Dataset records.
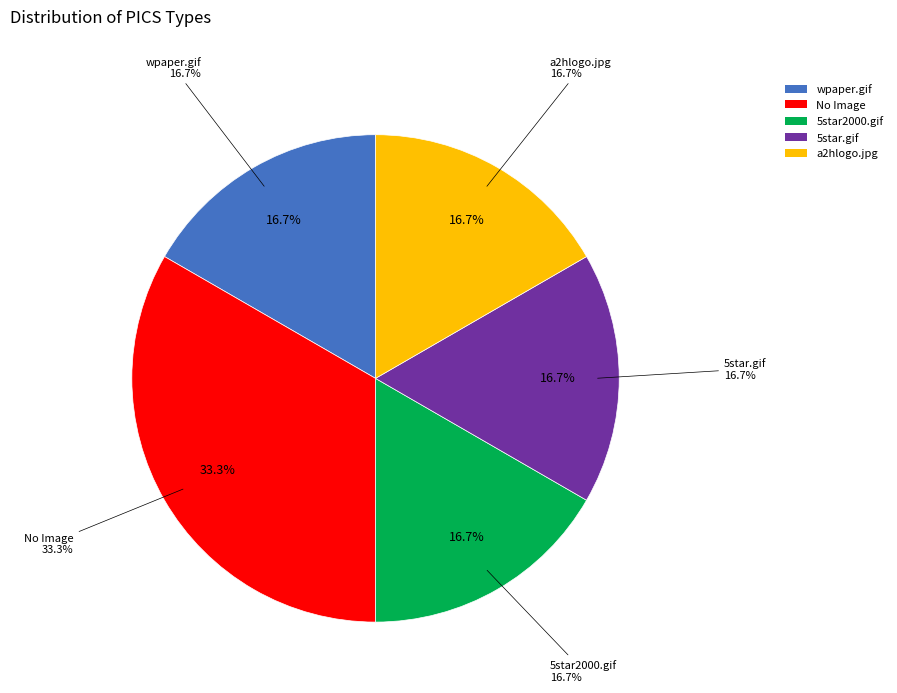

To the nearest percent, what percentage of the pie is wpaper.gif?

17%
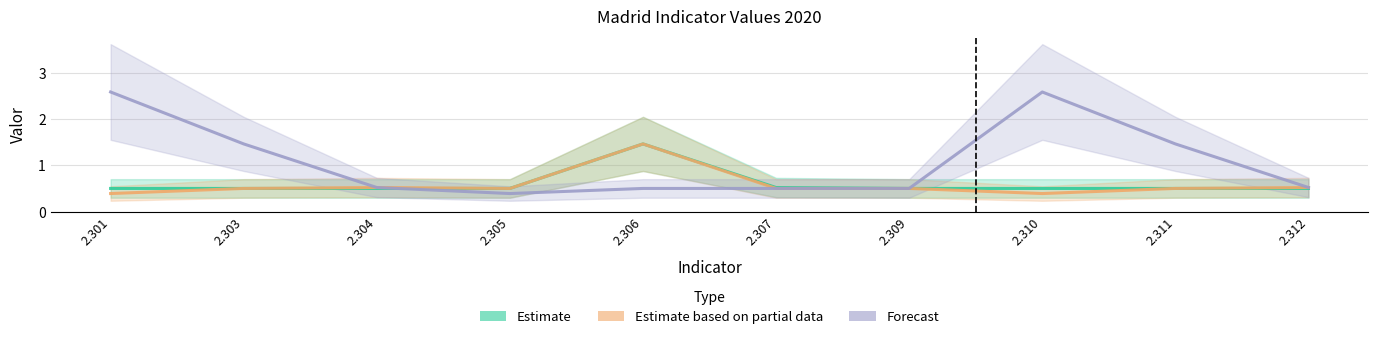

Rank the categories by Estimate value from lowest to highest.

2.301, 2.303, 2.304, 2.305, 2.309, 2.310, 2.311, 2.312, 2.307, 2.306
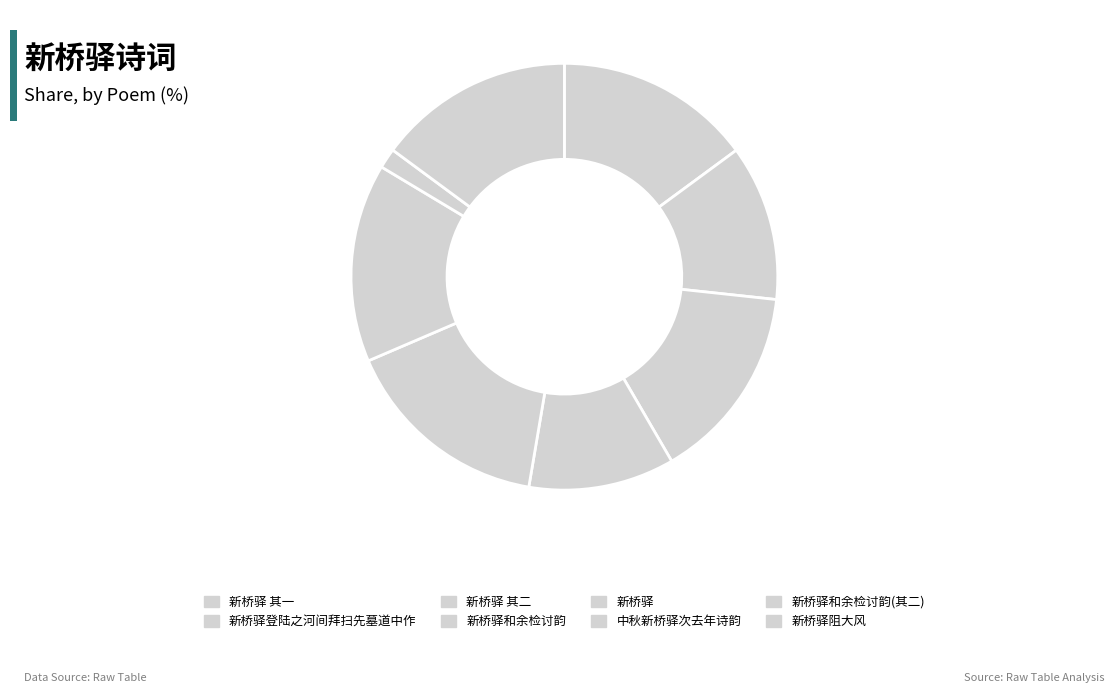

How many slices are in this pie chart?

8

Problem details. Please pull out the text of every row above, word for word, and leave the pictures out of your answer.

Written answer.
To the nearest percent, what percentage of the pie is wpaper.gif?

17%

Rank the categories by Estimate value from lowest to highest.

2.301, 2.303, 2.304, 2.305, 2.309, 2.310, 2.311, 2.312, 2.307, 2.306

How many slices are in this pie chart?

8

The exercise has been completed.